12 November 2019

Do We Love Our Neighbours Enough?

When Jesus was asked the question by a lawyer, “Who is my neighbour?”, the Master Jesus told the parable of the Samaritan, who stopped on the roadside to help an injured traveller.

Many people of different religions and status continued to walk on the other side of the road, but the Samaritan didn’t hesitate and took care of the traveller.

Jesus makes it very clear that all souls are our neighbours and that we all have a duty, in the eyes of our Father, to look after their needs and, by so doing, we can all live in peace and harmony.

          With the massive amount of media attention on the air waves, it is difficult not to know about the distress that is common around the world.  The Middle East is in constant turmoil, because of the Arabs and the Jews.

The Arabs have many different states and differing levels of wealth according to where exactly the oilfields are located and the Jews are constantly trying to acquire more land to house their people.

          All of them are neighbours to each other and despite their religious differences, there appears to be little love between them, even though they have scriptures based on love and not fear and hatred.

          Every November there is held a Poppy Day, where for the most part of the British population buy poppies.  They remember those who died fighting for peace in Europe during two World Wars.

Remembrance Day is a memorial day observed in Commonwealth member states since the end of the First World War to remember the members of their armed forces, who have died in the line of duty.
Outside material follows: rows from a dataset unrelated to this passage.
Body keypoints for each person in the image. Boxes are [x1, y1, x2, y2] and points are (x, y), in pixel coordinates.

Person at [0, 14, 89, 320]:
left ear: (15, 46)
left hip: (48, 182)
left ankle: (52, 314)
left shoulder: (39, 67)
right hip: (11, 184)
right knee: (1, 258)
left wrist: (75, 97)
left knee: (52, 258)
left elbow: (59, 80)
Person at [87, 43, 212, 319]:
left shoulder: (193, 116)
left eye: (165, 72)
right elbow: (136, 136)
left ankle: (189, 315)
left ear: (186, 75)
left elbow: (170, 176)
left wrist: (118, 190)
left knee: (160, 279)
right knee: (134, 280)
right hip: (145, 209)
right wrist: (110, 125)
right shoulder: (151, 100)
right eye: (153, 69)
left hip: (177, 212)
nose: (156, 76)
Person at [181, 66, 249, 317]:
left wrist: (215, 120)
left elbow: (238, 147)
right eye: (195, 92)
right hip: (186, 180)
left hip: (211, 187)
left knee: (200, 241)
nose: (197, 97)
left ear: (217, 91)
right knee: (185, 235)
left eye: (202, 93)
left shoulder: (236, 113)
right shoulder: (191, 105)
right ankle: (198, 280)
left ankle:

Veterans Day is distinct from Memorial Day, a U.S. public holiday in May. Veterans Day celebrates the service of all U.S. military veterans, while Memorial Day honors those who have died while in military service.

Here we honour our own and seem to conveniently forget that we are commanded not to kill and that we are all our neighbours, who we are commanded to love.

Looking around the world, we are opposed to so many peoples and nations that it is hard to understand how hatred and fear can be turned by love into a balanced harmony among all nations.

The leaders of nations are all afraid that they will be attacked and will go to many lengths to safeguard themselves by whatever means they come to believe in.

The wealthier they are the more they spend on weaponry, either to defend themselves or to fight smaller nations, who cannot beat them but cannot win either.

The Americans are past masters of this strategy and parade around the world building airfields and naval harbours to defend themselves from their neighbours.

We all need to understand the effect that this has on our neighbours, who end up in refugee camps, where nobody seems to want to take responsibility for these mainly women and children.

Ten-year-olds are taught to hate and to know no other life than what they have found in these camps and it is no wonder that despite the work that charities do, they are taught to hate their oppressors.

We all have a duty to stop the hatred of war dead in its tracks and act together as one human nation brought together by the Father Creator to live in love and peace for the benefit of all.